Hi, I am studying for a precalculus quiz and I do not understand this hw problem:
"The tangent line to a circle may be defined as the point that intersects a circle in a single point... If the equation of the circle is x^2+y^2=r^2 and the equation of the tangent line is y=mx+b show that:
a. r^2(1+m^2)=b^2 [Hint: the quadratic equation x^2+(mx+b)^2=r^2 has exactly one solution]
b.the point of tangency is (-r^2m/b,r^2/b)
c. the tangent line is perpendicular to the line containing the circle and the point of tangency
a. For the equation
x^2+(mx+b)^2 = r^2
to have one solution, the discriminant of the quadratic equation
Ax^2 + Bx + C = 0
must be zero
B^2 = 4 AC
A = 1+m^2
B = 2mb
C = b^2-r^2
4m^2b^2 = 4(1+m^2)(b^2-r^2)
m^2b^2 = b^2 +b^2m^2 -r^2 -r^2m^2
b^2 -r^2(1+m^2) = 0
b. x = -B/(2A) = -mb/(1+m^2)
= -mb[r^2/b^2] = -mr^2/b
c. Don't you mean the line containing the CENTER OF the circle and the point of tangency?
Thank you so much. you totally rock
To understand and solve this problem, let's break it down step by step:
a. To show that r^2(1+m^2) = b^2, we need to prove that the quadratic equation x^2 + (mx + b)^2 = r^2 has exactly one solution.
1. Start by substituting the equation of the circle, x^2 + y^2 = r^2, into the quadratic equation.
x^2 + (mx + b)^2 = r^2
2. Simplify the equation by expanding the squared term.
x^2 + (m^2x^2 + 2mxb + b^2) = r^2
3. Combine like terms and rewrite the equation as a quadratic equation.
(1 + m^2)x^2 + 2mbx + (b^2 - r^2) = 0
4. For a quadratic equation to have exactly one solution, its discriminant (b^2 - 4ac) must be equal to zero.
5. The discriminant of our equation is:
Discriminant = (2mb)^2 - 4(1+m^2)(b^2-r^2)
6. Simplify the discriminant:
Discriminant = 4m^2b^2 - 4(b^2-r^2)
= 4m^2b^2 - 4b^2 + 4r^2
= 4[b^2(m^2 - 1) + r^2]
7. Set the discriminant equal to zero and solve for the given condition.
4[b^2(m^2 - 1) + r^2] = 0
8. Dividing both sides of the equation by 4, we get:
b^2(m^2 - 1) + r^2 = 0
9. Rearranging the terms and factoring out b^2, we obtain:
b^2 = -r^2(m^2 - 1)
10. Finally, simplify to reach the desired result:
r^2(1 + m^2) = b^2 [Note: we multiplied both sides by -1]
Therefore, we have shown that r^2(1+m^2) = b^2.
b.
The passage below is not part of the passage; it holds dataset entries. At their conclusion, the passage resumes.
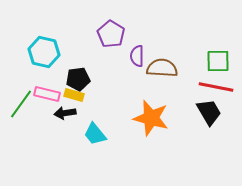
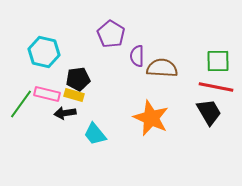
orange star: rotated 9 degrees clockwise
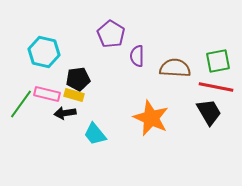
green square: rotated 10 degrees counterclockwise
brown semicircle: moved 13 px right
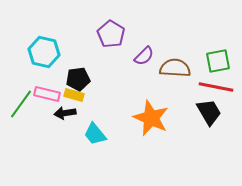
purple semicircle: moved 7 px right; rotated 135 degrees counterclockwise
To find the coordinates of the point of tangency (-r^2m/b, r^2/b), we use the equation of the tangent line y = mx + b.
1. Substitute x = -r^2m/b into the equation y = mx + b.
y = m(-r^2m/b) + b
= -mr^2m/b + b
= -r^2m^2/b + b
= r^2/b (1 - m^2)
2. The resulting y-coordinate is r^2/b (1 - m^2), so the point of tangency is (-r^2m/b, r^2/b).
c. To prove that the tangent line is perpendicular to the line containing the circle and the point of tangency, we need to show that the product of the slopes of the two lines is -1.
1. The equation of the tangent line is y = mx + b, which has a slope of m.
2. The line containing the circle and the point of tangency has the coordinates (0,0) and (-r^2m/b, r^2/b). The slope of this line can be found using the formula:
Slope = (change in y) / (change in x)
= (r^2/b - 0) / (-r^2m/b - 0)
= r^2 / (-r^2m/b)
= -r^2 / (r^2m/b)
= -b/m
3. Multiply the two slopes: m * (-b/m) = -b/b = -1.
Therefore, we have demonstrated that the tangent line is perpendicular to the line containing the circle and the point of tangency.